19 Jan 2018



Author: Nina LaCour
Series: N/A
Source: Purchased from Chapters
Publisher: Dutton Books for Young Readers
Publication Date: May 15, 2014
Rating: 3/5 stars

A love letter to the craft and romance of film and fate in front of—and behind—the camera from the award-winning author of Hold Still.

A wunderkind young set designer, Emi has already started to find her way in the competitive Hollywood film world.

Emi is a film buff and a true romantic, but her real-life relationships are a mess. She has desperately gone back to the same girl too many times to mention. But then a mysterious letter from a silver screen legend leads Emi to Ava. Ava is unlike anyone Emi has ever met. She has a tumultuous, not-so-glamorous past, and lives an unconventional life. She’s enigmatic…. She’s beautiful. And she is about to expand Emi’s understanding of family, acceptance, and true romance.
So it's not that this was a bad book - and it wasn't necessarily an excellent book - it just fell somewhere in the middle. It felt as though it was 100 pages too long and the "mystery" is solved too soon for my liking. All that being said, I did enjoy the romance and I definitely enjoy LaCour's writing style. 

I liked getting a behind the scenes look at the Hollywood lifestyle. I liked seeing the "movie magic" aspect and what actually goes into the production side of filmmaking because it is something I never really even thought of? Set designers do so much to make you forget it is a background and I liked seeing Emi's process.

The characters were okay. They didn't stand out in my mind and I wasn't really rooting for any of them. They were just kind of there. I think for how long this book was and how focused on characterization it wanted to be, it just didn't quite pull it off. I did however like the relationship between Ava and Emi so there were some shining character moments.

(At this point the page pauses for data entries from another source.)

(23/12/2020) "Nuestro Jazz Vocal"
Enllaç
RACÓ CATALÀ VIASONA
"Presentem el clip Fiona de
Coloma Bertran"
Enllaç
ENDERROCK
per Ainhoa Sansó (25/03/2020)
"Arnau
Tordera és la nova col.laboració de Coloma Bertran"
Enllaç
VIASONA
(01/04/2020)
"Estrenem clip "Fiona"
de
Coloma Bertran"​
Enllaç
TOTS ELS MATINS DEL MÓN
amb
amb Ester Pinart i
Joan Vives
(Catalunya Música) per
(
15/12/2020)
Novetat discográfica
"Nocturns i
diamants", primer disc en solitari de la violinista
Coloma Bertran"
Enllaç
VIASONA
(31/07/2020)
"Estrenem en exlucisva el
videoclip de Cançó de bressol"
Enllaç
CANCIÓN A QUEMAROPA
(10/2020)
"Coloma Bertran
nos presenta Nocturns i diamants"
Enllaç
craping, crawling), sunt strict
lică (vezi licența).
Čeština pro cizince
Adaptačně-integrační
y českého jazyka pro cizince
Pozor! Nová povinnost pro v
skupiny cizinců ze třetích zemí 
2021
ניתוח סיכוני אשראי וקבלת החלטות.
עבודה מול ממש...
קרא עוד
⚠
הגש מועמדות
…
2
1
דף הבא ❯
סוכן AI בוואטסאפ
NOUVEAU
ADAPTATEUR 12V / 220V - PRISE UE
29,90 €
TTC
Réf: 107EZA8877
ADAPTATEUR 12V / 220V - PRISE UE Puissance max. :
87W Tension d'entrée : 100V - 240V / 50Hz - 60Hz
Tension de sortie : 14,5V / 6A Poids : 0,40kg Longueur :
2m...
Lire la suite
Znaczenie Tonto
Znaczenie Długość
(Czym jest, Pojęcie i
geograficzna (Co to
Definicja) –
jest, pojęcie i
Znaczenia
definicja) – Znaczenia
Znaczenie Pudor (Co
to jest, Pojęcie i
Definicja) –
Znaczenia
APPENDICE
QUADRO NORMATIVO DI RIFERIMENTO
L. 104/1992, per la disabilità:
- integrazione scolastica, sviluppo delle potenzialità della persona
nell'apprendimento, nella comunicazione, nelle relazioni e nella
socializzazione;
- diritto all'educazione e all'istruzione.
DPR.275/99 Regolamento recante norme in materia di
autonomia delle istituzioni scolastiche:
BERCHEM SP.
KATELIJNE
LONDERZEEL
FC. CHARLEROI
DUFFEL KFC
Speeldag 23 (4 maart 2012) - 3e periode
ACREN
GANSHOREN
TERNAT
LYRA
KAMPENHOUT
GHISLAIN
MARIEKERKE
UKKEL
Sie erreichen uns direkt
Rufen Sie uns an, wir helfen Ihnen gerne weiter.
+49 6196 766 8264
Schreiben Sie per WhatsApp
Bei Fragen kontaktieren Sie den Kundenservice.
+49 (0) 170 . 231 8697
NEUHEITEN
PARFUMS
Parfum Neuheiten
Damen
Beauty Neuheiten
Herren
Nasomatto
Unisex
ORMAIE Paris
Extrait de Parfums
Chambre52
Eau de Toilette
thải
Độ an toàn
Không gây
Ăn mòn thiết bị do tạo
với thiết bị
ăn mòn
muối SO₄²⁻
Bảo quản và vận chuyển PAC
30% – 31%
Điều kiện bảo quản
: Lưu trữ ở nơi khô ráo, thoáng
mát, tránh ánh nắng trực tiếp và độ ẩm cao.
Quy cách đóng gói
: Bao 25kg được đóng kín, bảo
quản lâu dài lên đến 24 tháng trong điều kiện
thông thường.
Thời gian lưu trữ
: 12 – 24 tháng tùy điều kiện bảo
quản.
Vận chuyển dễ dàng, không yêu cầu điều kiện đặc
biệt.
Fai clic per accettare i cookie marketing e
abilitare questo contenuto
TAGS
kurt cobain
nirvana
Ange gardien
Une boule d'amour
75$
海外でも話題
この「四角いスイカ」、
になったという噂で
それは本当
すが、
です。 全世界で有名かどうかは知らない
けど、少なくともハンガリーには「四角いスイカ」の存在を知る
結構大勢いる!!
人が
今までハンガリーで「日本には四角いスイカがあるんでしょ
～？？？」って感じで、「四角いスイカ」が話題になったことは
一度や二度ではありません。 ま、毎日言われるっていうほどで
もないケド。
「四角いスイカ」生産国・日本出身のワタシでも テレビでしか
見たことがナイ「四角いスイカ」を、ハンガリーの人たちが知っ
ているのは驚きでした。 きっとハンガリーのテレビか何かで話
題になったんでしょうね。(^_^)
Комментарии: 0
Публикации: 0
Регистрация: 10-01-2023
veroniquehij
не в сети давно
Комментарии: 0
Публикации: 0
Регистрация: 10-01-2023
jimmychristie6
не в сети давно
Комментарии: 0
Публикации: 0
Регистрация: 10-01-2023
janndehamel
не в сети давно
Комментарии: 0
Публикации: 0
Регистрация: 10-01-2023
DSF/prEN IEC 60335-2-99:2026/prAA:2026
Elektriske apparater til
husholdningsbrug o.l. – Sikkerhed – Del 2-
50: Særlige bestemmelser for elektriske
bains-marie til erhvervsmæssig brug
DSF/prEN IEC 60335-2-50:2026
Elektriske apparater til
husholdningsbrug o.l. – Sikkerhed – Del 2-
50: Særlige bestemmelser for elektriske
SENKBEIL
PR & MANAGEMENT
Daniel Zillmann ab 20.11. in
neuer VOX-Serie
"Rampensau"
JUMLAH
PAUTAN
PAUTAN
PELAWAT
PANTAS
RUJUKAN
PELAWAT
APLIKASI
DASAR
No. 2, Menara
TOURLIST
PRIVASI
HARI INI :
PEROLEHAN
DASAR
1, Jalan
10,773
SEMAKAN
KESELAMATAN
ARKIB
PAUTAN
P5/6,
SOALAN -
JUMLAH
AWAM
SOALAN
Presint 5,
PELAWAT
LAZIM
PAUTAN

But this was listed under "interracial relationship" for #Sapphicathon and I was anticipating more for that? Emi is a quarter black and while that does have impact in her life, I felt it to be nothing of note in the text itself. Emi was extremely privileged and didn't really question this or her thoughts even when she was called out on it. It just felt like an add-on rather than a fully thought out part of Emi's character.

So this is middle of the road for me. It's not the best book I've ever read but it's also not the worst. I liked the depictions of the movie sets but I wish there had been more time spent on characters. I think this is one you have to read for yourself to see whether or not you like it.